A ripple of optimism lifted stocks yesterday to their highest point since May 2008, as the threat of Europe’s financial crisis seemed to ease and the Dow Jones industrial average briefly broke through 13,000.
Analysts said there were reasons to hope for better times in the US and global economies, thanks to European nations assembling an aid package for Greece. But corporate earnings here at home continued to show a mixed picture of the nation’s financial health, and economists fretted that rising gasoline prices could derail a fledgling positive sentiment in the markets.
The Dow’s brushing up against 13,000, if largely symbolic, was the latest sign that the market has regained its footing since the financial crisis.
Investors are seeing improvements in unemployment and housing, and stocks have rallied so far in 2012.
“It is confirmation that the economy is moving in the right direction. American businesses are doing very well,’’ said Mark Zandi, chief economist for Moody’s Analytics.
‘There are a lot of pent-up reasons for the market go up.’Jennifer K. Silver Redwood Investments, Newton
The blue-chip stocks of the Dow closed at 12,965.69, up 0.1 percent, largely pulled down by Walmart Stores Inc., as the retail giant reported a 15 percent decline in its quarterly profit. Other bellwether stocks pointed to better times for consumers, as Home Depot Inc. and Macy’s Inc. both posted higher earnings.
Jennifer K. Silver, managing partner at Redwood Investments in Newton, said she believes this year’s developing rally is overdue.
“You have valuations that have been quite low. You have reasonably good corporate earnings. You have unemployment that’s still high but coming down; it’s moving in the right direction,’’ Silver said. With consumer debt levels improving and the housing picture getting healthier, she noted, there are real reasons to anticipate a better period for stocks.
“Ultimately it’s driven by fundamentals and how companies are doing,’’ Silver said. “But from time to time, psychology plays a big role in getting people to act. There are a lot of pent-up reasons for the market go up.’’
The Dow hit its all-time high, 14,164.53, on October 9, 2007.
Stocks ended 2011 roughly flat, after a deep plunge in late summer and early fall brought on by Europe’s woes and a downgrade of the AAA credit rating on US debt. While those problems have not been solved, analysts said, they are less pressing than last summer.
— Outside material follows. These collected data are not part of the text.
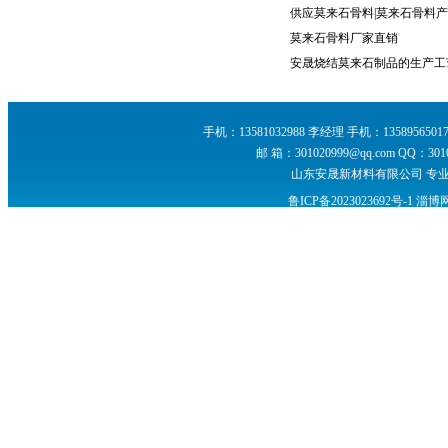
供应莫来石骨料|莫来石骨料
莫来石骨料厂家直销
安晟烧结莫来石制品的生产工
手机：13581032988 李经理 手机：13589565017
邮 箱：301020999@qq.com Q
山东安晟新材料有限公司 专
鲁ICP备2023023692号-1
淄博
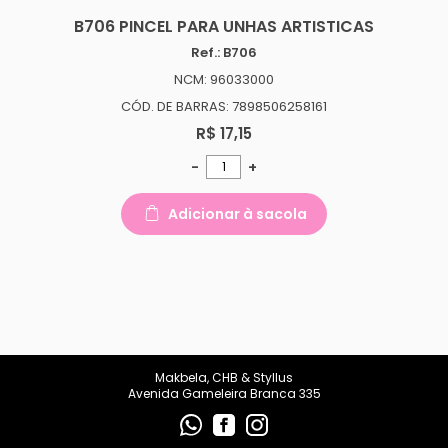
B706 PINCEL PARA UNHAS ARTISTICAS
Ref.: B706
NCM: 96033000
CÓD. DE BARRAS: 7898506258161
R$ 17,15
-
+
Adicionar à sacola
Makbela, CHB & Styllus
Avenida Gameleira Branca 335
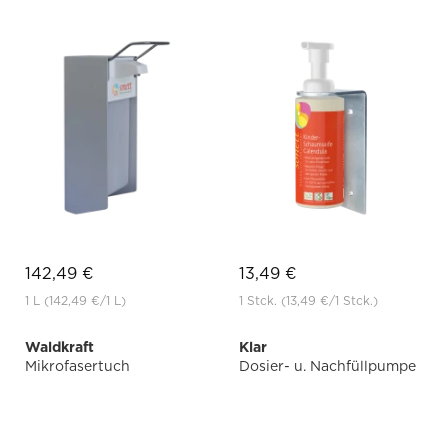
142,49 €
13,49 €
1 L
(142,49 €
/1 L)
1 Stck.
(13,49 €
/1 Stck.)
Waldkraft
Klar
Mikrofasertuch
Dosier- u. Nachfüllpumpe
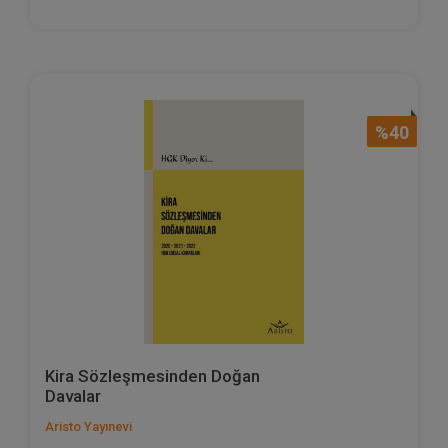
%40
Kira Sözleşmesinden Doğan
Davalar
Aristo Yayınevi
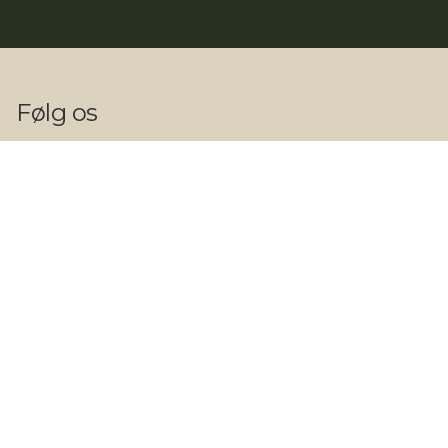
Følg os
Kontakt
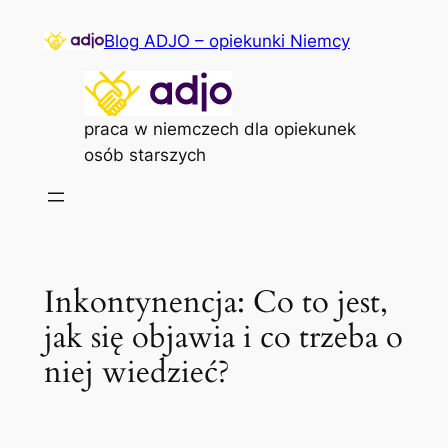
Przejdź
Blog ADJO – opiekunki Niemcy
do
treści
praca w niemczech dla opiekunek
osób starszych
Inkontynencja: Co to jest,
jak się objawia i co trzeba o
niej wiedzieć?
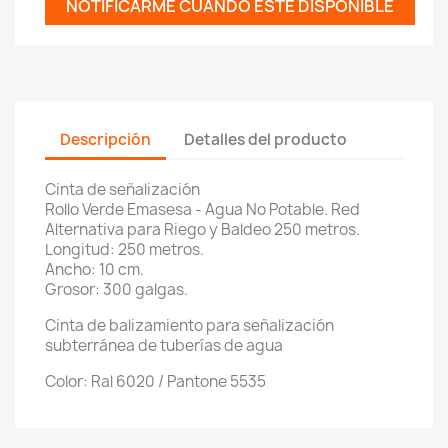
NOTIFICARME CUANDO ESTÉ DISPONIBLE
Descripción
Detalles del producto
Cinta de señalización
Rollo Verde Emasesa - Agua No Potable. Red
Alternativa para Riego y Baldeo 250 metros.
Longitud: 250 metros.
Ancho: 10 cm.
Grosor: 300 galgas.
Cinta de balizamiento para señalización
subterránea de tuberías de agua
Color:
Ral
6020
/ Pantone 5535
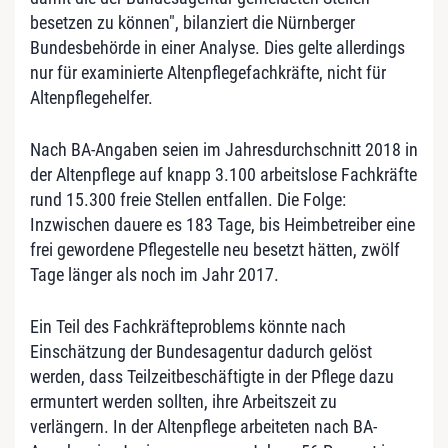
besetzen zu können", bilanziert die Nürnberger
Bundesbehörde in einer Analyse. Dies gelte allerdings
nur für examinierte Altenpflegefachkräfte, nicht für
Altenpflegehelfer.
Nach BA-Angaben seien im Jahresdurchschnitt 2018 in
der Altenpflege auf knapp 3.100 arbeitslose Fachkräfte
rund 15.300 freie Stellen entfallen. Die Folge:
Inzwischen dauere es 183 Tage, bis Heimbetreiber eine
frei gewordene Pflegestelle neu besetzt hätten, zwölf
Tage länger als noch im Jahr 2017.
Ein Teil des Fachkräfteproblems könnte nach
Einschätzung der Bundesagentur dadurch gelöst
werden, dass Teilzeitbeschäftigte in der Pflege dazu
ermuntert werden sollten, ihre Arbeitszeit zu
verlängern. In der Altenpflege arbeiteten nach BA-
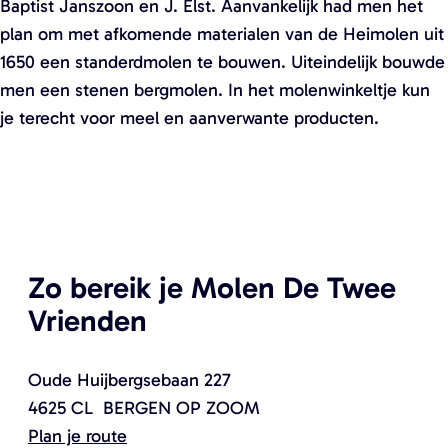
Baptist Janszoon en J. Elst. Aanvankelijk had men het
plan om met afkomende materialen van de Heimolen uit
1650 een standerdmolen te bouwen. Uiteindelijk bouwde
men een stenen bergmolen. In het molenwinkeltje kun
je terecht voor meel en aanverwante producten.
Zo bereik je Molen De Twee
Vrienden
Oude Huijbergsebaan 227
4625 CL
BERGEN OP ZOOM
n
Plan je route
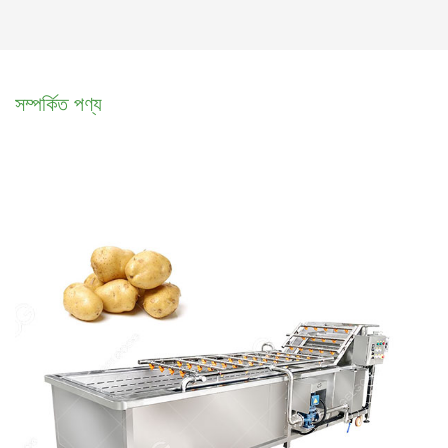
সম্পর্কিত পণ্য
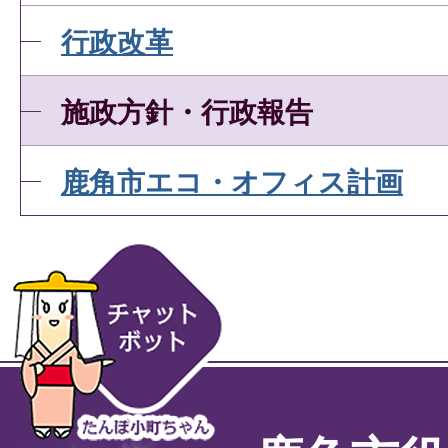
行政改革
施政方針・行政報告
鹿角市エコ・オフィス計画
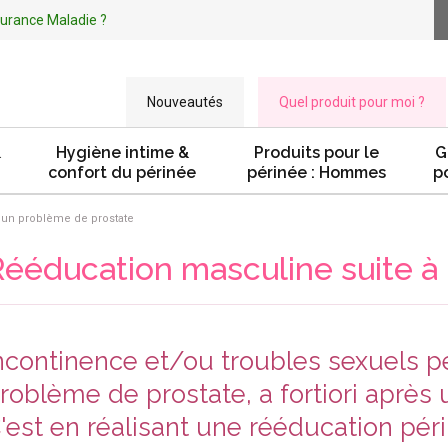
ssurance Maladie ?
Nouveautés
Quel produit pour moi ?
&
Hygiène intime &
Produits pour le
G
confort du périnée
périnée : Hommes
p
 un problème de prostate
ééducation masculine suite à
ncontinence et/ou troubles sexuels p
roblème de prostate, a fortiori après 
'est en réalisant une rééducation péri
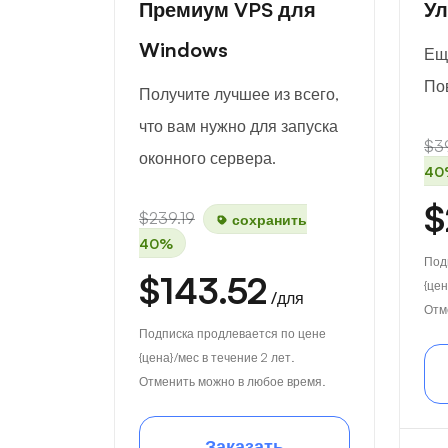
Премиум VPS для
Ул
Windows
Ещ
По
Получите лучшее из всего,
что вам нужно для запуска
$3
оконного сервера.
40
$
$239.19
сохранить
40%
Под
$143.52
{цен
/для
Отм
Подписка продлевается по цене
{цена}/мес в течение 2 лет.
Отменить можно в любое время.
Заказать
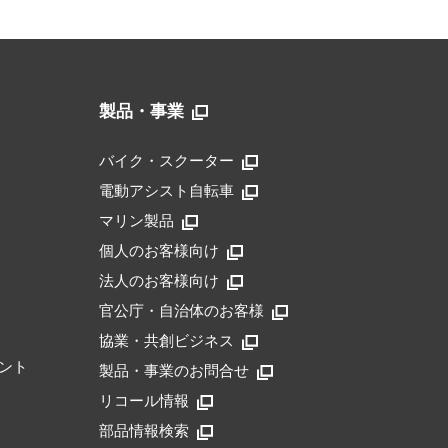
製品・事業
バイク・スクーター
電動アシスト自転車
マリン製品
個人のお客様向け
法人のお客様向け
官公庁・自治体のお客様
協業・共創ビジネス
ント
製品・事業のお問合せ
リコール情報
部品情報検索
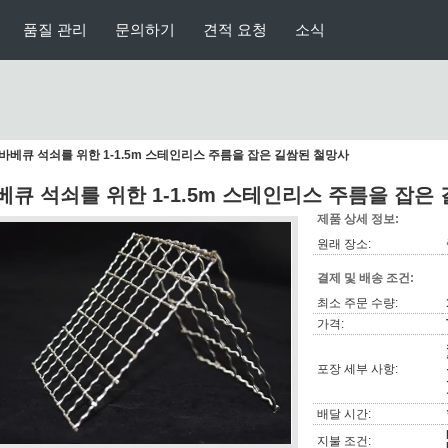
품질 관리
문의하기
견적 요청
소식
바베큐 석쇠를 위한 1-1.5m 스테인리스 주름을 잡은 길쌈된 철망사
베큐 석쇠를 위한 1-1.5m 스테인리스 주름을 잡은
제품 상세 정보:
원래 장소:
결제 및 배송 조건:
최소 주문 수량:
가격:
포장 세부 사항:
배달 시간:
지불 조건:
The Dow is up 6.4 percent already in 2012, and the Standard & Poor’s 500 index has jumped 8.2 percent. But this almost euphoric two-month experience could be slowed down, economists said, if gas prices jump to $4 a gallon and higher by Memorial Day, and prices at the pump take away from consumers’ ability to spend on other goods and services.
“One of the things that could really upset the proverbial apple cart is gasoline prices. It’s the most significant near-term threat to the positive feelings,’’ said Zandi, the economist.
Oil prices have surged to their highest point since last May, on fears that Iran will cut off more of its oil supply to Europe, having already stopped sales to companies in England and France.
And longer term, economists at IHS Global Insight in London said in a report yesterday, Greece still has a lot of work to do. While Europe’s $172 billion aid package should head off disaster, Greece needs a plan for growth. The IHS economists wrote that Greece is immersed in an “austerity trap,’’ where efforts to cut spending and raise tax revenue, coupled with a deep recession “feed each other with dire consequences.’’
The Standard & Poor’s 500 index yesterday rose slightly, by nearly one point, to 1,362. The Nasdaq composite index slipped 3.21 points to 2,948.57.